Set of tasks:
1 - Answer these questions about the passage on perception illusions:
(a) What does the Ganzfeld procedure have you tape over your eyes?
(b) At which university did researchers announce the inverted-binoculars painkiller?
(c) In the Rubber Hand Illusion, what is the real arm hidden behind?
2 - Resume the passage on perception illusions after its last sentence and keep writing it.

Passage to read:
Science mind

In a strange turn of events, the conservative guy who doesn’t believe in science (Didn’t anyone tell you us conservatives don’t believe in science?) was catching up on his regular reading of the “I F**king Love Science” Facebook page and thought he’d share it on his little old blog.

Consider the following procedures:

The Ganzfeld Procedure:

At first this sounds like a bad practical joke. Begin by turning the radio to a station playing static. Then lie down on the couch and tape a pair of halved ping-pong balls over your eyes. Within minutes, you should begin to experience bizarre set of sensory distortions. Some people see horses prancing in the clouds, or hear the voice of a dead relative. It turns out that the mind is addicted to sensation, so that when there’s little to sense — that’s the purpose of the ping pong balls and static — your brain ends up inventing its own.

The Incredible Shrinking Hand:

Last month, researchers at Oxford University announced the discovery of a powerful new painkiller: inverted binoculars. The scientists found that subjects who looked at a wounded hand through the wrong end of binoculars, making the hand appear smaller, felt significantly less pain and even experienced decreased swelling. According to the researchers, this demonstrates that even basic bodily sensations such as pain are modulated by what we see. So next time you stub your toe or cut your finger, do yourself a favor: look away.

The Rubber Hand Illusion:

If you happen to have a rubber arm in the closet, then this hallucination is for you. Begin by hiding your actual arm behind a box on a table so that you can’t see it. Then arrange the fake arm on the table, so that from your point of view it looks like it could be your hidden arm.

A friend should then stroke both the real hand and the rubber hand in the same place and at the same time. After a few minutes, you should feel like the fake limb has become your own flesh.

Then have your friend stab the rubber hand, or hit it with a hammer: You will feel a powerful jolt of anxiety and pain, since your brain is convinced that the rubber hand is real.

[Stored data]

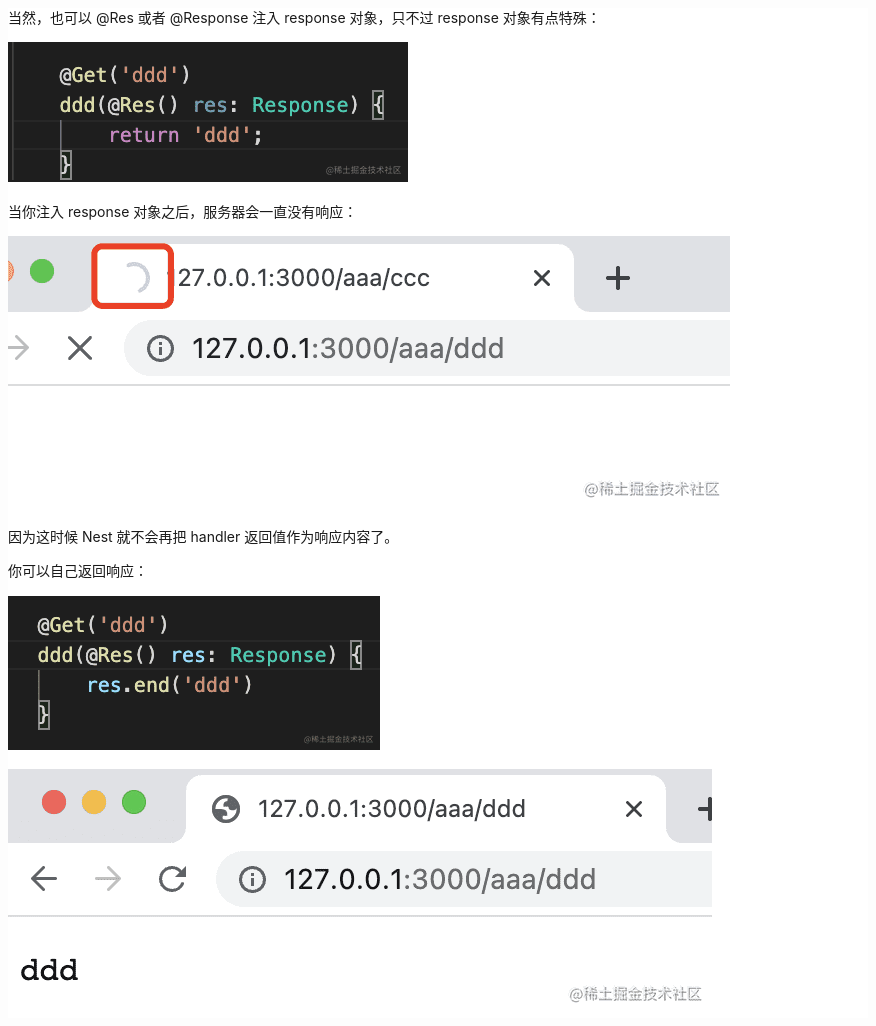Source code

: 当然，也可以 @Res 或者 @Response 注入 response 对象，只不过 response 对象有点特殊：

![](09-一网打尽Nest全部装饰器.assets/0069b293e87e44a8af1df6a6150ff511tplv-k3u1fbpfcp-watermark.png)

当你注入 response 对象之后，服务器会一直没有响应：

![](09-一网打尽Nest全部装饰器.assets/a328cef97c9242fb8c2b93e50feb9b9ctplv-k3u1fbpfcp-watermark.png)

因为这时候 Nest 就不会再把 handler 返回值作为响应内容了。

你可以自己返回响应：

![](09-一网打尽Nest全部装饰器.assets/b22ecf0abbab49eca095d05d8a03644etplv-k3u1fbpfcp-watermark.png)

![](09-一网打尽Nest全部装饰器.assets/7b940ec0f01b4a268b32ac10f7d15842tplv-k3u1fbpfcp-watermark.png)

Answer section:
1 -
(a) A pair of halved ping-pong balls.
(b) Oxford University.
(c) A box on a table.

2 -
Science is great, but it has its limits. Worse, hubris leads researchers to believe that through their five (often unreliable) senses they could unlock all the mysteries of the universe. For many, science is just as much of a religion as Christianity, Hinduism or Buddhism.

One of the questions I often have for my skeptical friends is: How do you know that there aren’t forces in motion that are operating on levels beyond the understanding of your fives senses? A tape recorder is made to understand the world through sound waves, but that doesn’t mean that light waves don’t exist. Likewise, we (the elegant machines we are) understand the world through sight, sound, touch, smell and taste — but it’s very possible the world is made up of “matter” that our senses can not detect.

As the “I F**king Love Science” page points out, the mind is apparently “addicted to sensation” — so much so that it will “invent” sensation when you try and cut it off.

Another way of saying all of this is that your ego is addicted to sensation. But you are not your ego. You are much, much more. Many people have so much faith in science that they refuse to explore these questions, and as a result they become a slave to their ego.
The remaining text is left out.